通过 Postgres 中的角色授予

Question

I'd like to ask Postgres experts about a confusing sentence which I found in the documentation. In particular, I refer to the GRANT command, where the documentation states:

If the role executing GRANT holds the required privileges indirectly via more than one role membership path, it is unspecified which containing role will be recorded as having done the grant. In such cases it is best practice to use SET ROLE to become the specific role you want to do the GRANT as.

If I understand correctly, this is related to role inheritance. In particular, you might have a role C which inherits a permission from both role A and role B. In this case, if a user has role C and grants the permission, then Postgres might non-deterministically stipulate that the permission was granted by either A or B. To avoid this ambiguity, the user can issue SET ROLE A or SET ROLE B to force a lesser role and clarify how the granting should occur.

Some questions about this and a more general one:

1. Is this reading correct or does the sentence mean something different?
2. What if, in the prior example, a user has the permission via A and C (as opposed to A and B)?
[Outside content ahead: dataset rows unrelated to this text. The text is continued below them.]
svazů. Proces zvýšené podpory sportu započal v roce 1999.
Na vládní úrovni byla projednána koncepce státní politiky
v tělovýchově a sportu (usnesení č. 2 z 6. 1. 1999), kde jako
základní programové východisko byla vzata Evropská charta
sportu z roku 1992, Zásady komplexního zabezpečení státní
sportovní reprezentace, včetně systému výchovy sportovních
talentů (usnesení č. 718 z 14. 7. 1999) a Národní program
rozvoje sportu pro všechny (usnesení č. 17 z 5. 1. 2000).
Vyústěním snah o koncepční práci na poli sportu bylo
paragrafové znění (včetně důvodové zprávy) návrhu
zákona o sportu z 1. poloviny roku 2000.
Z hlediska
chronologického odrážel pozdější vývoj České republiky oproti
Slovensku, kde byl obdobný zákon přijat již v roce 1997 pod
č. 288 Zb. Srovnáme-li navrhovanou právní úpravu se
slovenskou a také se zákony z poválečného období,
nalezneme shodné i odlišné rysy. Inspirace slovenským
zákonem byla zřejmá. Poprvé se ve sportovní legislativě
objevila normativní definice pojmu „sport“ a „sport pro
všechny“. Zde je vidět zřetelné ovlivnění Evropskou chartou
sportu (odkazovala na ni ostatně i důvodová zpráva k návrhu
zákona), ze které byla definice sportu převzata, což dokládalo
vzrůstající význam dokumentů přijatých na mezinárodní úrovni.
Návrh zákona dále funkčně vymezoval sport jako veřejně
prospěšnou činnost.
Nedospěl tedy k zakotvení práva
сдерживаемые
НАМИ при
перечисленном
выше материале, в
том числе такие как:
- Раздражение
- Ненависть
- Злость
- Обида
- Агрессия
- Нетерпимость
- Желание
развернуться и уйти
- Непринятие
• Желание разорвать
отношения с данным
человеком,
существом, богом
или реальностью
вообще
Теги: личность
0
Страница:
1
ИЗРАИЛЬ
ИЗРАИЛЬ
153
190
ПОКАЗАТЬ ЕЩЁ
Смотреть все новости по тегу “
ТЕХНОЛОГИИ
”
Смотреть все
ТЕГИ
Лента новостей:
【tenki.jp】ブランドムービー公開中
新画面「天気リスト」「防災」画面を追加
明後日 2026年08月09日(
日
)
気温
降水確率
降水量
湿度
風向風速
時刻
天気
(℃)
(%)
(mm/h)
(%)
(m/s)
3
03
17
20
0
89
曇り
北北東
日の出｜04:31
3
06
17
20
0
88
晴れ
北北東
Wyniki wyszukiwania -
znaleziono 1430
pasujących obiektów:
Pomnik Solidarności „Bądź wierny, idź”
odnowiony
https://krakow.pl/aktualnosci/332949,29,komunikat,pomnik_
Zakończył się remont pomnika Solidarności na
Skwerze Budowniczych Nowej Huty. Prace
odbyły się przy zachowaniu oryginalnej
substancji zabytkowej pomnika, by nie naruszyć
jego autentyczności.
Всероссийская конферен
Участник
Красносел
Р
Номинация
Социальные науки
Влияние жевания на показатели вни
In that case, the recommended practice of using "SET ROLE to become the specific role you want to do the GRANT as" does not seem to help, because setting the role to C still leaves an ambiguity due to inheritance.
3. More generally, is there any good reference documentation where the role system of Postgres is compared against traditional SQL grant diagrams? Some parts of the Postgres implementation are not straightforward and I'd like to learn more about it, which is complicated to do via experiments alone.

Thanks in advance.

Answer 1

Yes, in my opinion, you are right:

1. You understand it correctly.

2. It is no matters if the role that grants a permission has innerited the privilege or not. For each permission that you have postgress registers the role that granted the privilege.

3. I don't know. If you find it, please post a comment.